インリージャパン セミオフグリッドシステム商品化

中国太陽電池製造大手、インリー・グリーンエナジーの日本法人が来春、太陽光発電設備とV2H機器からなるセミオフグリッドシステムを商品化する。全国のビルダーや販売・施工会社に提供していく構えだ。

新発売の『セミオフグリッドシステム(仮称、以下SOGS)』は、8.1kWの太陽光パネルとPCS(パワーコンディショナ)、V2H(車と住宅間の双方向給電)機器で構成される。特徴的なのは、据置型の蓄電池ではなくEV(電気自動車)を蓄電設備として活用する点で、太陽光発電設備で発電した電力は、蓄電設備を活用しながら極力自家消費するが、電力が余れば売電し、不足すれば電力会社から購入するという、太陽光による発電量を最大限活用する仕組みである。

インリー・グリーンエナジージャパンは、2017年8月、茨城県の有力ビルダー、ファーストステージ(以下、FS)と協業し、ひたちなか市の住宅展示場に完全オフグリッドハウスを建設した。FSが施工した戸建て住宅に、インリーが6.5kWのパネルとPCSを備えた12kWhのハイブリッド蓄電設備、V2Hに加え、ガス発電機まで導入。電力の完全自給自足を実現したのだ。

ただこのオフグリッドシステムの導入費用は500万円にのぼり、一般の消費者が簡単に購入できる金額ではないうえに、逆潮流しないため余剰電力を捨ててしまっていた。
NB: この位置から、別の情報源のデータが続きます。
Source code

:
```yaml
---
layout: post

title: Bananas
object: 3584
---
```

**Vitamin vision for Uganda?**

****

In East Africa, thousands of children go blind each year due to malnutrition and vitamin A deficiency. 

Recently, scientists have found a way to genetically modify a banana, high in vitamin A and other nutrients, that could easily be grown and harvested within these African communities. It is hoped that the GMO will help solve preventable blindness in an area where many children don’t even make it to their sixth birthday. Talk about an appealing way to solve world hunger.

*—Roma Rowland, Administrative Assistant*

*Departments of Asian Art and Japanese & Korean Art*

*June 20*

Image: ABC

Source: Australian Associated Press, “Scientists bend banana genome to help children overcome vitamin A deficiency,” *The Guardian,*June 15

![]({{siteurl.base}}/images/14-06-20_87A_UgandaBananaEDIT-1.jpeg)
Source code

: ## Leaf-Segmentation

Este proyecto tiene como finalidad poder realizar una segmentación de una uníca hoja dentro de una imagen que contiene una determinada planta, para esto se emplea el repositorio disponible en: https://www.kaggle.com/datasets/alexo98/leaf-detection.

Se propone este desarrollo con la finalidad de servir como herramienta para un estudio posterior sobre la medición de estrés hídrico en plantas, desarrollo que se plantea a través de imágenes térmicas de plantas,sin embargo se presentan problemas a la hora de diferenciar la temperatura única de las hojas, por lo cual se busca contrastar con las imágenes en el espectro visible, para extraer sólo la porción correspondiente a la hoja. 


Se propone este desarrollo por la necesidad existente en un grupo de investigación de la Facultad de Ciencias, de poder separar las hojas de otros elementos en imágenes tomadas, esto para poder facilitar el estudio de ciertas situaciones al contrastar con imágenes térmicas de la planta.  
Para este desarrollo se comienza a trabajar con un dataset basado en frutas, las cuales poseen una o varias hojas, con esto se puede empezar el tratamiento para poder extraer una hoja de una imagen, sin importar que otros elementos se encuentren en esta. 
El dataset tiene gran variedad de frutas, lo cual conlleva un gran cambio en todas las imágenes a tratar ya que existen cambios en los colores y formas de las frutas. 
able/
そこでインリーが考案したのが今回のSOGSだ。

同社はターゲットをEVユーザーに絞る。現状、主婦が買い物や子どもの送り迎え程度にしか利用しないEVを蓄電設備として活用することで、据置型の蓄電池への投資を省くことができ、初期導入費用が大幅に下がる。余剰電力は売電するので無駄にならない。

これで、償却期間が20年程度の完全オフグリッドシステムに対し、SOGSは9〜12年になる。なにより、EVに搭載済みの容量30kWhの蓄電設備があれば、災害時に系統からの電力供給が途絶え、悪天候が続いても、2〜3日は平時と変わらず、電力の使用が可能になる。
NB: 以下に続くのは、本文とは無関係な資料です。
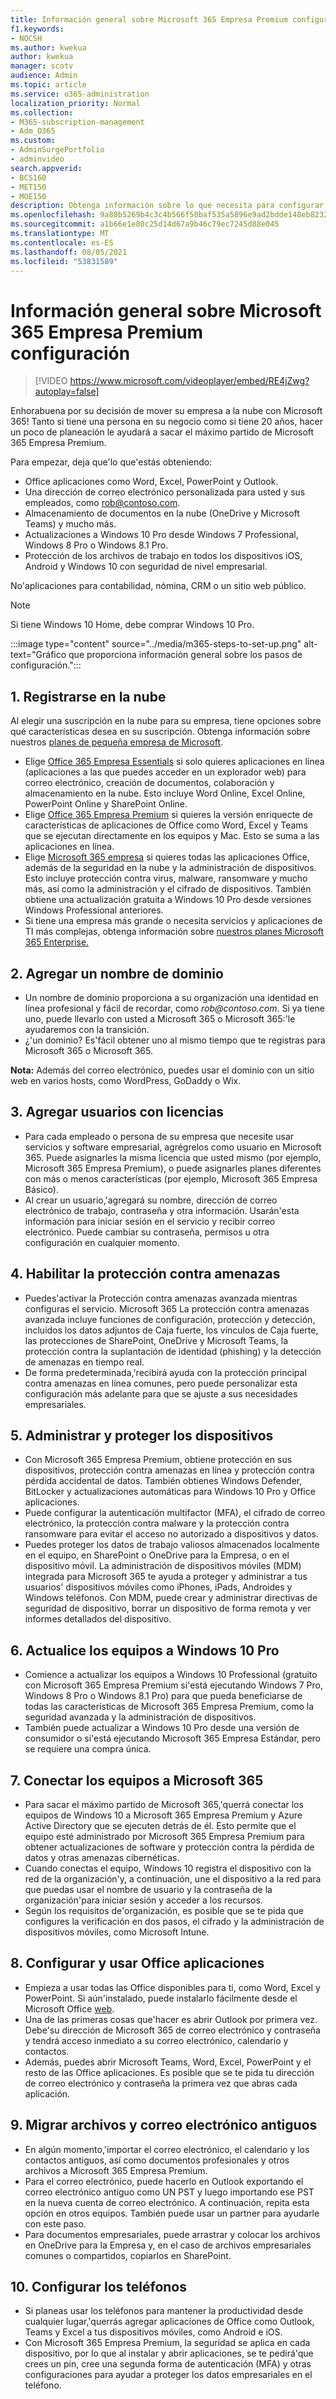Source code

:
 ```yaml
---
title: Información general sobre Microsoft 365 Empresa Premium configuración
f1.keywords:
- NOCSH
ms.author: kwekua
author: kwekua
manager: scotv
audience: Admin
ms.topic: article
ms.service: o365-administration
localization_priority: Normal
ms.collection:
- M365-subscription-management
- Adm_O365
ms.custom:
- AdminSurgePortfolio
- adminvideo
search.appverid:
- BCS160
- MET150
- MOE150
description: Obtenga información sobre lo que necesita para configurar Microsoft 365 Empresa Premium.
ms.openlocfilehash: 9a88b5269b4c3c4b566f50baf535a5896e9ad2bdde148eb82323b31dcdb64420
ms.sourcegitcommit: a1b66e1e80c25d14d67a9b46c79ec7245d88e045
ms.translationtype: MT
ms.contentlocale: es-ES
ms.lasthandoff: 08/05/2021
ms.locfileid: "53831589"
---
```

# <a name="overview-of-microsoft-365-business-premium-setup"></a>Información general sobre Microsoft 365 Empresa Premium configuración

> [!VIDEO https://www.microsoft.com/videoplayer/embed/RE4jZwg?autoplay=false]

Enhorabuena por su decisión de mover su empresa a la nube con Microsoft 365! Tanto si tiene una persona en su negocio como si tiene 20 años, hacer un poco de planeación le ayudará a sacar el máximo partido de Microsoft 365 Empresa Premium.

Para empezar, deja que&#39;lo que&#39;estás obteniendo:

- Office aplicaciones como Word, Excel, PowerPoint y Outlook.
- Una dirección de correo electrónico personalizada para usted y sus empleados, como rob@contoso.com.
- Almacenamiento de documentos en la nube (OneDrive y Microsoft Teams) y mucho más.
- Actualizaciones a Windows 10 Pro desde Windows 7 Professional, Windows 8 Pro o Windows 8.1 Pro.
- Protección de los archivos de trabajo en todos los dispositivos iOS, Android y Windows 10 con seguridad de nivel empresarial.

No&#39;aplicaciones para contabilidad, nómina, CRM o un sitio web público.

> [!NOTE]
> Si tiene Windows 10 Home, debe comprar Windows 10 Pro.  


:::image type="content" source="../media/m365-steps-to-set-up.png" alt-text="Gráfico que proporciona información general sobre los pasos de configuración.":::

## <a name="1-sign-up-for-the-cloud"></a>1. Registrarse en la nube

Al elegir una suscripción en la nube para su empresa, tiene opciones sobre qué características desea en su suscripción. Obtenga información sobre nuestros [planes de pequeña empresa de Microsoft](https://www.microsoft.com/microsoft-365/business?rtc=1).

- Elige [Office 365 Empresa Essentials](https://www.microsoft.com/en-us/p/office-365-business-essentials/cfq7ttc0k59v?rtc=1&amp;activetab=pivot:overviewtab) si solo quieres aplicaciones en línea (aplicaciones a las que puedes acceder en un explorador web) para correo electrónico, creación de documentos, colaboración y almacenamiento en la nube. Esto incluye Word Online, Excel Online, PowerPoint Online y SharePoint Online.
- Elige [Office 365 Empresa Premium](https://products.office.com/en-us/business/office-365-business-premium) si quieres la versión enriquecte de características de aplicaciones de Office como Word, Excel y Teams que se ejecutan directamente en los equipos y Mac. Esto se suma a las aplicaciones en línea.
- Elige [Microsoft 365 empresa](https://www.microsoft.com/microsoft-365/business?rtc=1) si quieres todas las aplicaciones Office, además de la seguridad en la nube y la administración de dispositivos. Esto incluye protección contra virus, malware, ransomware y mucho más, así como la administración y el cifrado de dispositivos. También obtiene una actualización gratuita a Windows 10 Pro desde versiones Windows Professional anteriores.
- Si tiene una empresa más grande o necesita servicios y aplicaciones de TI más complejas, obtenga información sobre [nuestros planes Microsoft 365 Enterprise.](https://www.microsoft.com/microsoft-365/compare-all-microsoft-365-plans)


## <a name="2-add-a-domain-name"></a>2. Agregar un nombre de dominio

- Un nombre de dominio proporciona a su organización una identidad en línea profesional y fácil de recordar, como _rob@contoso.com_. Si ya tiene uno, puede llevarlo con usted a Microsoft 365 o Microsoft 365:&#39;le ayudaremos con la transición.
- ¿&#39;un dominio? Es&#39;fácil obtener uno al mismo tiempo que te registras para Microsoft 365 o Microsoft 365.

**Nota:**  Además del correo electrónico, puedes usar el dominio con un sitio web en varios hosts, como WordPress, GoDaddy o Wix.

## <a name="3-add-users-with-licenses"></a>3. Agregar usuarios con licencias

- Para cada empleado o persona de su empresa que necesite usar servicios y software empresarial, agrégrelos como usuario en Microsoft 365. Puede asignarles la misma licencia que usted mismo (por ejemplo, Microsoft 365 Empresa Premium), o puede asignarles planes diferentes con más o menos características (por ejemplo, Microsoft 365 Empresa Básico).
- Al crear un usuario,&#39;agregará su nombre, dirección de correo electrónico de trabajo, contraseña y otra información. Usarán&#39;esta información para iniciar sesión en el servicio y recibir correo electrónico. Puede cambiar su contraseña, permisos u otra configuración en cualquier momento.


## <a name="4-enable-threat-protection"></a>4. Habilitar la protección contra amenazas

- Puedes&#39;activar la Protección contra amenazas avanzada mientras configuras el servicio. Microsoft 365 La protección contra amenazas avanzada incluye funciones de configuración, protección y detección, incluidos los datos adjuntos de Caja fuerte, los vínculos de Caja fuerte, las protecciones de SharePoint, OneDrive y Microsoft Teams, la protección contra la suplantación de identidad (phishing) y la detección de amenazas en tiempo real.
- De forma predeterminada,&#39;recibirá ayuda con la protección principal contra amenazas en línea comunes, pero puede personalizar esta configuración más adelante para que se ajuste a sus necesidades empresariales.

## <a name="5-manage-and-secure-your-devices"></a>5. Administrar y proteger los dispositivos

- Con Microsoft 365 Empresa Premium, obtiene protección en sus dispositivos, protección contra amenazas en línea y protección contra pérdida accidental de datos. También obtienes Windows Defender, BitLocker y actualizaciones automáticas para Windows 10 Pro y Office aplicaciones.
- Puede configurar la autenticación multifactor (MFA), el cifrado de correo electrónico, la protección contra malware y la protección contra ransomware para evitar el acceso no autorizado a dispositivos y datos.
- Puedes proteger los datos de trabajo valiosos almacenados localmente en el equipo, en SharePoint o OneDrive para la Empresa, o en el dispositivo móvil. La administración de dispositivos móviles (MDM) integrada para Microsoft 365 te ayuda a proteger y administrar a tus usuarios&#39; dispositivos móviles como iPhones, iPads, Androides y Windows teléfonos. Con MDM, puede crear y administrar directivas de seguridad de dispositivo, borrar un dispositivo de forma remota y ver informes detallados del dispositivo.

## <a name="6-upgrade-your-pcs-to-windows-10-pro"></a>6. Actualice los equipos a Windows 10 Pro

- Comience a actualizar los equipos a Windows 10 Professional (gratuito con Microsoft 365 Empresa Premium si&#39;está ejecutando Windows 7 Pro, Windows 8 Pro o Windows 8.1 Pro) para que pueda beneficiarse de todas las características de Microsoft 365 Empresa Premium, como la seguridad avanzada y la administración de dispositivos.
- También puede actualizar a Windows 10 Pro desde una versión de consumidor o si&#39;está ejecutando Microsoft 365 Empresa Estándar, pero se requiere una compra única.

## <a name="7-connect-your-pcs-to-microsoft-365"></a>7. Conectar los equipos a Microsoft 365

- Para sacar el máximo partido de Microsoft 365,&#39;querrá conectar los equipos de Windows 10 a Microsoft 365 Empresa Premium y Azure Active Directory que se ejecuten detrás de él. Esto permite que el equipo esté administrado por Microsoft 365 Empresa Premium para obtener actualizaciones de software y protección contra la pérdida de datos y otras amenazas cibernéticas.
- Cuando conectas el equipo, Windows 10 registra el dispositivo con la red de la organización&#39;y, a continuación, une el dispositivo a la red para que puedas usar el nombre de usuario y la contraseña de la organización&#39;para iniciar sesión y acceder a los recursos.
- Según los requisitos de&#39;organización, es posible que se te pida que configures la verificación en dos pasos, el cifrado y la administración de dispositivos móviles, como Microsoft Intune.

## <a name="8-set-up-and-use-office-apps"></a>8. Configurar y usar Office aplicaciones

- Empieza a usar todas las Office disponibles para ti, como Word, Excel y PowerPoint. Si aún&#39;instalado, puede instalarlo fácilmente desde el Microsoft Office [web](https://www.office.com/).
- Una de las primeras cosas que&#39;hacer es abrir Outlook por primera vez. Debe&#39;su dirección de Microsoft 365 de correo electrónico y contraseña y tendrá acceso inmediato a su correo electrónico, calendario y contactos.
- Además, puedes abrir Microsoft Teams, Word, Excel, PowerPoint y el resto de las Office aplicaciones. Es posible que se te pida tu dirección de correo electrónico y contraseña la primera vez que abras cada aplicación.

## <a name="9-migrate-old-email-and-files"></a>9. Migrar archivos y correo electrónico antiguos

- En algún momento,&#39;importar el correo electrónico, el calendario y los contactos antiguos, así como documentos profesionales y otros archivos a Microsoft 365 Empresa Premium.
- Para el correo electrónico, puede hacerlo en Outlook exportando el correo electrónico antiguo como UN PST y luego importando ese PST en la nueva cuenta de correo electrónico. A continuación, repita esta opción en otros equipos. También puede usar un partner para ayudarle con este paso.
- Para documentos empresariales, puede arrastrar y colocar los archivos en OneDrive para la Empresa y, en el caso de archivos empresariales comunes o compartidos, copiarlos en SharePoint.

## <a name="10-set-up-your-phones"></a>10. Configurar los teléfonos

- Si planeas usar los teléfonos para mantener la productividad desde cualquier lugar,&#39;querrás agregar aplicaciones de Office como Outlook, Teams y Excel a tus dispositivos móviles, como Android e iOS.
- Con Microsoft 365 Empresa Premium, la seguridad se aplica en cada dispositivo, por lo que al instalar y abrir aplicaciones, se te pedirá&#39;que crees un pin, cree una segunda forma de autenticación (MFA) y otras configuraciones para ayudar a proteger los datos empresariales en el teléfono.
同社によれば、「09年以前に太陽光発電設備を導入した消費者は、経済性よりも環境貢献への意識が強い。かつ固定価格買取制度の施行によって後から経済メリットを享受することになった、太陽光発電の素晴らしさを実体験で知る、言わば太陽光ファンです。これらのユーザーが、売電期間満了後新電力などに1kWhあたり8〜10円で余剰電力を売電するより、セカンドカーをEVに変えてV2Hを導入し、自立電源化を促すという提案の方がユーザーの興味を引きやすい」という。

電力量料金単価は、再エネ賦課金を含め現時点で1kWhあたり30円前後だ。19年問題対策として4〜5kWhの据置型蓄電池を200万円前後で導入しても「一般的な4人家族の一晩の電力需要は10kWh以上にのぼり、メリットは小さい」(同社)。

電力需要は消費者の家族構成や生活パターンに依存するので、同社は4種類のパッケージを用意した。SOGSほか、EV使用時も太陽光発電で生み出した電力を溜められるよう4〜5kWhの据置型蓄電池を加えたシステムや、完全オフグリッドシステム、さらに投資回収期間を5年以下に抑えた太陽光発電設備のみのシンプルなものまである。

なお、19年2月末から東京で開かれる『第12回PV EXPO(国際太陽電池展)』で、同社はSOGSを採用した家庭の実データを披露する。生き物のような電力需給について生の数字をもとに分析し、プレゼンテーションも行なう予定だ。